Platform assumptions
- The current Kamiwaza platform build is installed with the control plane available over HTTPS.
- You have administrative access to configure connectors and manage secrets.
- Target storage (Kamiwaza vector database or an external store) is reachable from the ingestion workers.
Connector workflow
- Create a connector – Choose the source system (S3, SharePoint, file upload, etc.) and supply the required fields. Connector forms mirror the parameters described in the internal knowledge base; public documentation lists only the high-level values.

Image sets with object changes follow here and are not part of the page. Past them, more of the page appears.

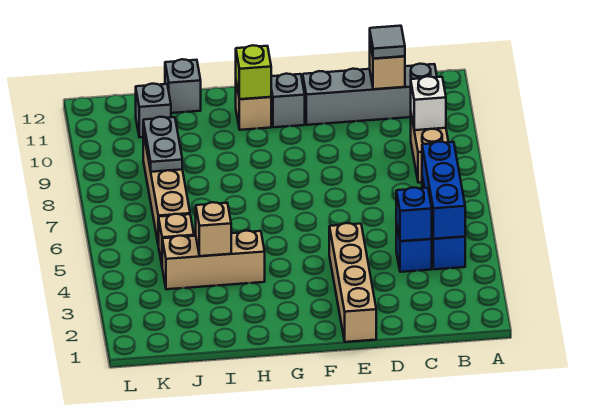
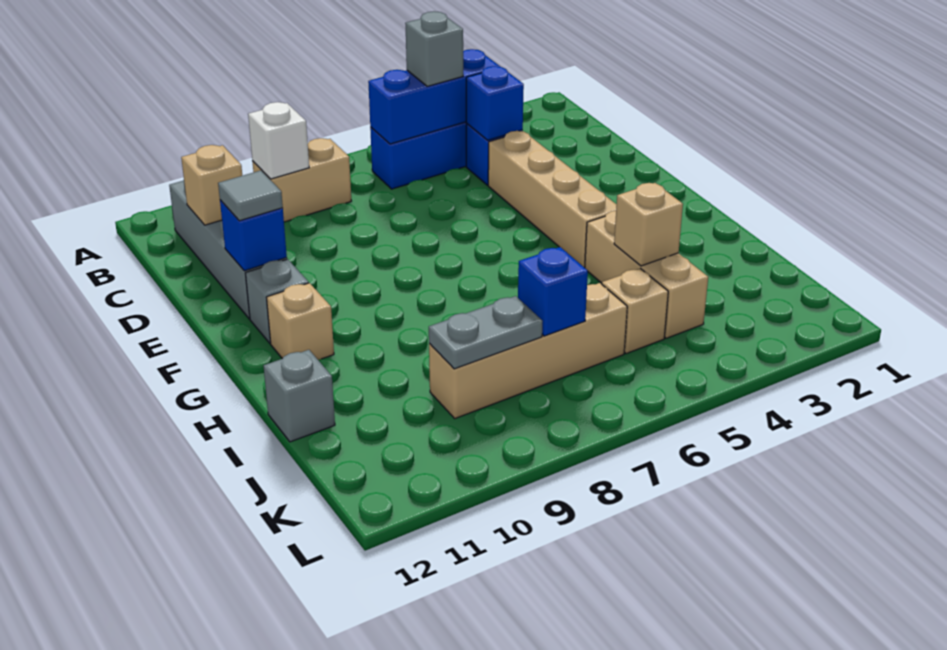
grey tile C11 level 3 -> grey tile E11 level 3
tan brick E1:E4 level 1 -> tan brick D4:G4 level 1
none -> blue brick E11 level 2
lime brick G11 level 2 -> none
none -> blue brick J7 level 2
grey brick J11 level 1 -> grey brick B5 level 3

- Secure credentials – Provide either inline credentials or reference an existing Kamiwaza secret. Secrets are encrypted at rest and can be rotated without recreating the connector.
- Schedule ingestion – Select one-time or recurring runs. DDE batches updates to minimize load on the source system.

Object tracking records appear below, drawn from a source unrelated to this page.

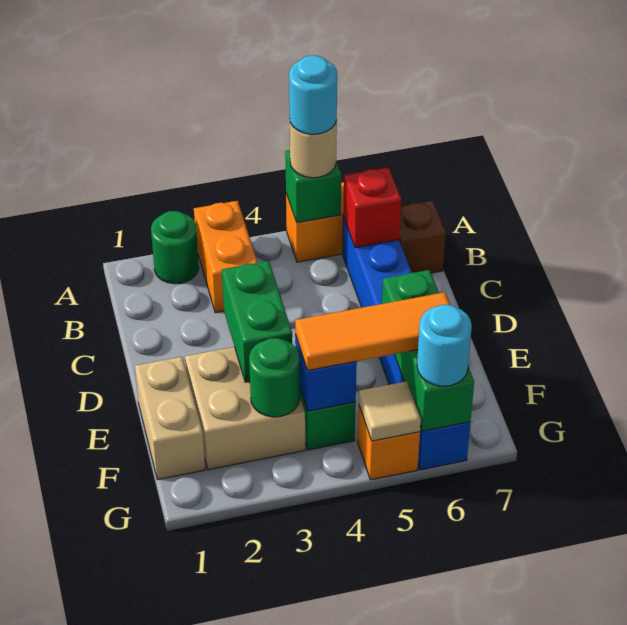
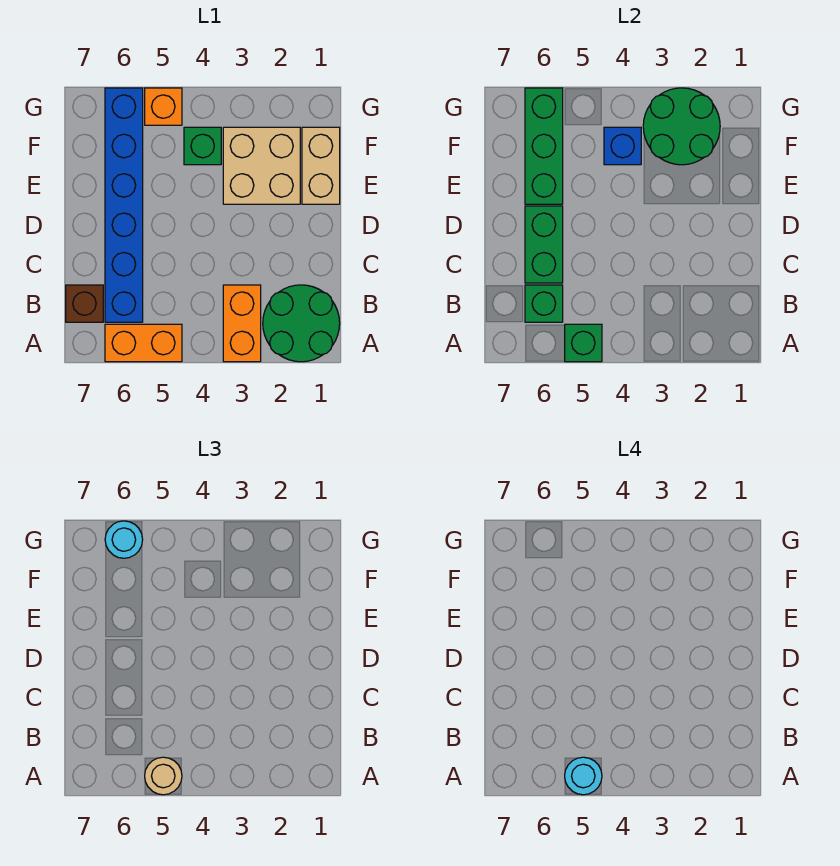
green round brick A2 level 1 -> green round brick A1:B2 level 1
red brick B6 level 2 -> green brick B6 level 2
green brick D3:E3 level 2 -> green brick C6:D6 level 2
green round brick F3 level 2 -> green round brick F2:G3 level 2
orange tile F4:F6 level 3 -> none
tan tile G5 level 2 -> none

- Monitor jobs – Each run emits status events and logging metadata that flow into the standard observability dashboards.
Supported sources
| Source | Notes |
|---|---|
| Amazon S3 | Uses access key/secret with read permission on the target bucket/prefix. |
| Azure Blob Storage | Supports SAS tokens or client secrets. |
| SharePoint | Requires an Azure AD application with delegated permissions. |
| HTTPS Fetch | Pulls static content or sitemap-driven collections. |
| File Upload | One-time ingestion of local files through the UI. |
Need a connector that isn’t listed? Contact Kamiwaza Support to discuss roadmap status or professional-services extensions.
Operational guidance
- Keep connector credentials scoped to read-only roles where possible.
- Use the ReBAC validation checklist to ensure only authorized operators can create or run connectors.
- Combine DDE jobs with Kamiwaza’s retrieval pipelines to expose fresh content in RAG applications.
- For connector-specific tuning (chunking, file size limits), refer your operators to the internal runbooks provided with your support agreement.
Next steps
- After configuring a connector, run a test sync and review the validation checklist to confirm data lands in the expected index.
- Pair DDE ingestion with Bedrock deployments to light up new retrieval-augmented experiences.